What to Watch This Weekend: A Tricky Cop Show

What to Watch This Weekend: A Tricky Cop Show

  • Post category:Arts

There is a sleek chicness to “Criminal Record,” an engrossing British cop thriller on Apple TV+. It pulls from lots of well-worn formats but reconstitutes everything into its own chilly terrazzo, sometimes to exciting effect.

Oh, sure, it’s hard to make room in one’s heart or viewing schedule for yet another dirty cop who does things his way — but he gets results, damn it! Would you believe he has a troubled daughter whose antics further tie him to the seedy side of things, that he is both a dangerous guy and a loving but suffering father? How about a righteous female cop who takes her cases a little too personally, going so far as to endanger herself as a sublimation of the dissatisfaction in her domestic life? Ever heard of layers? Hmm?

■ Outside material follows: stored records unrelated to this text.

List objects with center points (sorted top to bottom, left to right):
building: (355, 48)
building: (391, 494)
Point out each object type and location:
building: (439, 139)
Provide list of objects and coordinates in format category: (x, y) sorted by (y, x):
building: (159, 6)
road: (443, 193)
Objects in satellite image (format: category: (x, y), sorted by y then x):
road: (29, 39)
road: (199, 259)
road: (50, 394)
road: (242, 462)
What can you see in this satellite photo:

But luckily “Criminal Record” is a little trickier than that, fleshing out familiar setups with tense vitality. Peter Capaldi fills Daniel Hegarty, a detective chief inspector, not with the leather-jacket intensity of most police dramas but with a patient, scary wisdom. Cush Jumbo taps into Detective Sergeant June Lenker’s panic more than her professionalism. Aggression, enmity and maybe even predation are often the dominant themes in a cop show, but here it is wariness. Watching the show feels like watching a snake, its gliding undulations mostly moving side to side but actually propelling the story forward.

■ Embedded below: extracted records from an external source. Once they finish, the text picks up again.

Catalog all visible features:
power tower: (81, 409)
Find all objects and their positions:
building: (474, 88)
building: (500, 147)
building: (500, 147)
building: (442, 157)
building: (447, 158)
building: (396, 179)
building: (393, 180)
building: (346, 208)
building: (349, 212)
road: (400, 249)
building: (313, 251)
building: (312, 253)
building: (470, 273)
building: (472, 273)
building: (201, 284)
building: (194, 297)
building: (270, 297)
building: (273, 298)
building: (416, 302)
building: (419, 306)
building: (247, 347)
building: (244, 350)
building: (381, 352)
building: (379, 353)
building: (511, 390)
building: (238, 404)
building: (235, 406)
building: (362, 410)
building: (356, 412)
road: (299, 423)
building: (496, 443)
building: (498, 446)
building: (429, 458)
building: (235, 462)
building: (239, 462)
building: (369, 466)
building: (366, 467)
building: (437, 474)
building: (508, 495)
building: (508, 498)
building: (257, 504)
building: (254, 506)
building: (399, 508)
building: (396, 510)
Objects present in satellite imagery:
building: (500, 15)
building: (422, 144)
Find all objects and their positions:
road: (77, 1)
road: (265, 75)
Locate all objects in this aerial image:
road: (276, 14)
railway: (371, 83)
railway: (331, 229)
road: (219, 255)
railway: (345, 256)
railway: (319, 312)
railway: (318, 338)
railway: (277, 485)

The action begins when Lenker gets a tip in an emergency domestic violence call. A woman says that her boyfriend is going to kill her, and that he’s killed before and gotten away with it; another man is in prison for the crime. Lenker figures out that it is one of Hegarty’s cases, and despite repeated admonishments to let it go, she can’t stop herself from digging into everything — the identity of the woman on the call, the conviction at issue, Hegarty’s slipperiness. Hegarty and Lenker are suspicious of one another’s motivations, and both are aware of the genuine politics and the less-genuine political optics of their conflict: An old white guy with a network of cronies up against a younger biracial woman who wants to expose his misdeeds. “Are you familiar with the term ‘unconscious bias’?” Hegarty asks Lenker at one point, reveling in his little moment of irony.

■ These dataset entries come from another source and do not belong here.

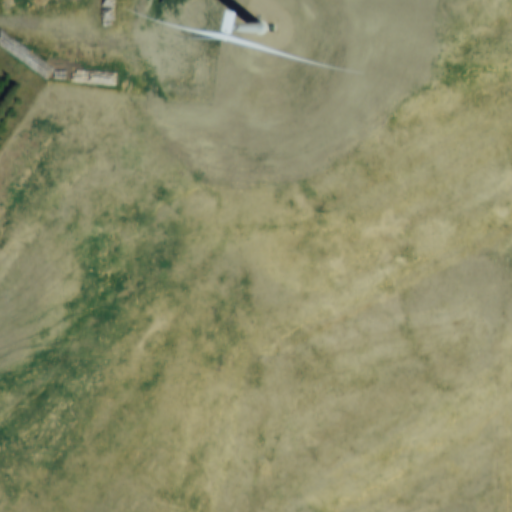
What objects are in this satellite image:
wind turbine: (252, 27)
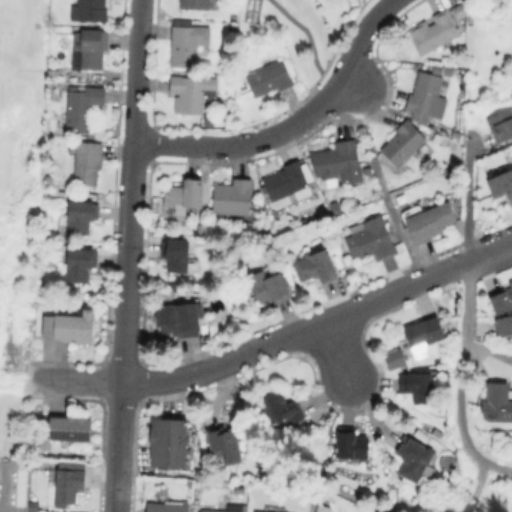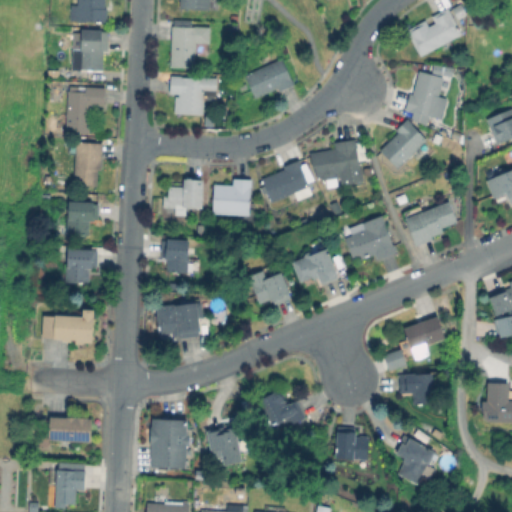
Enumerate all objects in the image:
building: (192, 4)
building: (197, 6)
building: (459, 8)
building: (86, 10)
building: (89, 13)
building: (432, 31)
park: (289, 34)
building: (434, 35)
building: (184, 41)
road: (310, 41)
building: (186, 44)
building: (86, 48)
building: (90, 50)
building: (440, 68)
building: (51, 71)
building: (266, 78)
building: (271, 79)
building: (188, 92)
building: (191, 95)
building: (424, 97)
building: (428, 98)
building: (80, 105)
building: (83, 108)
building: (500, 124)
building: (500, 124)
road: (294, 128)
building: (403, 142)
building: (400, 143)
building: (84, 162)
building: (335, 162)
building: (87, 163)
building: (285, 181)
building: (288, 182)
building: (500, 182)
road: (381, 183)
building: (500, 184)
building: (182, 195)
building: (185, 197)
building: (230, 197)
building: (233, 198)
road: (465, 199)
building: (335, 207)
building: (79, 216)
building: (81, 219)
building: (428, 220)
building: (428, 222)
building: (200, 228)
building: (369, 237)
building: (368, 239)
road: (491, 251)
building: (173, 254)
road: (129, 256)
building: (176, 256)
building: (77, 263)
building: (80, 265)
building: (317, 265)
building: (313, 266)
building: (266, 286)
building: (267, 286)
building: (499, 298)
building: (501, 307)
building: (177, 319)
building: (181, 320)
building: (66, 326)
building: (70, 327)
building: (421, 334)
building: (484, 335)
road: (268, 342)
building: (415, 343)
road: (334, 347)
building: (392, 358)
road: (461, 379)
building: (415, 383)
building: (415, 386)
building: (495, 402)
building: (495, 402)
building: (279, 409)
building: (278, 410)
building: (67, 427)
building: (70, 428)
building: (167, 441)
building: (166, 442)
building: (222, 442)
building: (223, 442)
building: (348, 443)
building: (351, 444)
building: (413, 457)
building: (411, 458)
building: (66, 482)
building: (65, 485)
road: (475, 487)
building: (164, 506)
building: (168, 506)
building: (224, 508)
building: (320, 508)
building: (257, 510)
building: (222, 511)
building: (256, 511)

The push-pull of multiple investigations is more interesting than the at-home plotlines for either detective, though there are a few rich moments and shining fights. When Lenker’s husband complains that everything he says is under a microscope, she’s incensed. “Then say better stuff!” she shouts back.

There are eight episodes of “Criminal Record,” and six are available now, with new episodes arriving Wednesdays.